Aim of the exercise
Exactly as shown below, retype every line of the data.

Records from a dataset:

##########

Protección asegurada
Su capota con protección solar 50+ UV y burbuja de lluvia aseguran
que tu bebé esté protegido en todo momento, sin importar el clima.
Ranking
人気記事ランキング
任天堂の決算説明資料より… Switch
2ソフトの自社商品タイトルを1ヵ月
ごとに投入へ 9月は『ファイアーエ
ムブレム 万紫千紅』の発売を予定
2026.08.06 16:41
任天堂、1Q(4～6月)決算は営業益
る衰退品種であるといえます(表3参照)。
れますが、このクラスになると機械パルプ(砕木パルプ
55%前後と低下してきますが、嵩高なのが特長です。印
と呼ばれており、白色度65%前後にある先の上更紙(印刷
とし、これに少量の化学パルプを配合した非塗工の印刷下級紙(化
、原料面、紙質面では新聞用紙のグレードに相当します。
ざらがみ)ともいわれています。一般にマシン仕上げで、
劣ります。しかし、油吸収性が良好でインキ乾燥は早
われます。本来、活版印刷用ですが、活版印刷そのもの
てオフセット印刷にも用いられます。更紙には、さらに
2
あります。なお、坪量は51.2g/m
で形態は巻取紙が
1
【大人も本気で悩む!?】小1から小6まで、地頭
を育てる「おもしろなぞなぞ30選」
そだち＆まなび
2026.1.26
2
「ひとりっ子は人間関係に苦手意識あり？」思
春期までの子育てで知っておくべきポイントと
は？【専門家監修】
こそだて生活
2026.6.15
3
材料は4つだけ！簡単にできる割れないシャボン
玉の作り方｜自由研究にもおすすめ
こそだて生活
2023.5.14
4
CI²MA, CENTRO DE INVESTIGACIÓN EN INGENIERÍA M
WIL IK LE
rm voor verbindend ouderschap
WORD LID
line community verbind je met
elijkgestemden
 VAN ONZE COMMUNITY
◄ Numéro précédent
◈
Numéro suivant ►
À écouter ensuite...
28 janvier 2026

##########

Expected output
Protección asegurada
Su capota con protección solar 50+ UV y burbuja de lluvia aseguran
que tu bebé esté protegido en todo momento, sin importar el clima.
Ranking
人気記事ランキング
任天堂の決算説明資料より… Switch
2ソフトの自社商品タイトルを1ヵ月
ごとに投入へ 9月は『ファイアーエ
ムブレム 万紫千紅』の発売を予定
2026.08.06 16:41
任天堂、1Q(4～6月)決算は営業益
る衰退品種であるといえます(表3参照)。
れますが、このクラスになると機械パルプ(砕木パルプ
55%前後と低下してきますが、嵩高なのが特長です。印
と呼ばれており、白色度65%前後にある先の上更紙(印刷
とし、これに少量の化学パルプを配合した非塗工の印刷下級紙(化
、原料面、紙質面では新聞用紙のグレードに相当します。
ざらがみ)ともいわれています。一般にマシン仕上げで、
劣ります。しかし、油吸収性が良好でインキ乾燥は早
われます。本来、活版印刷用ですが、活版印刷そのもの
てオフセット印刷にも用いられます。更紙には、さらに
2
あります。なお、坪量は51.2g/m
で形態は巻取紙が
1
【大人も本気で悩む!?】小1から小6まで、地頭
を育てる「おもしろなぞなぞ30選」
そだち＆まなび
2026.1.26
2
「ひとりっ子は人間関係に苦手意識あり？」思
春期までの子育てで知っておくべきポイントと
は？【専門家監修】
こそだて生活
2026.6.15
3
材料は4つだけ！簡単にできる割れないシャボン
玉の作り方｜自由研究にもおすすめ
こそだて生活
2023.5.14
4
CI²MA, CENTRO DE INVESTIGACIÓN EN INGENIERÍA M
WIL IK LE
rm voor verbindend ouderschap
WORD LID
line community verbind je met
elijkgestemden
 VAN ONZE COMMUNITY
◄ Numéro précédent
◈
Numéro suivant ►
À écouter ensuite...
28 janvier 2026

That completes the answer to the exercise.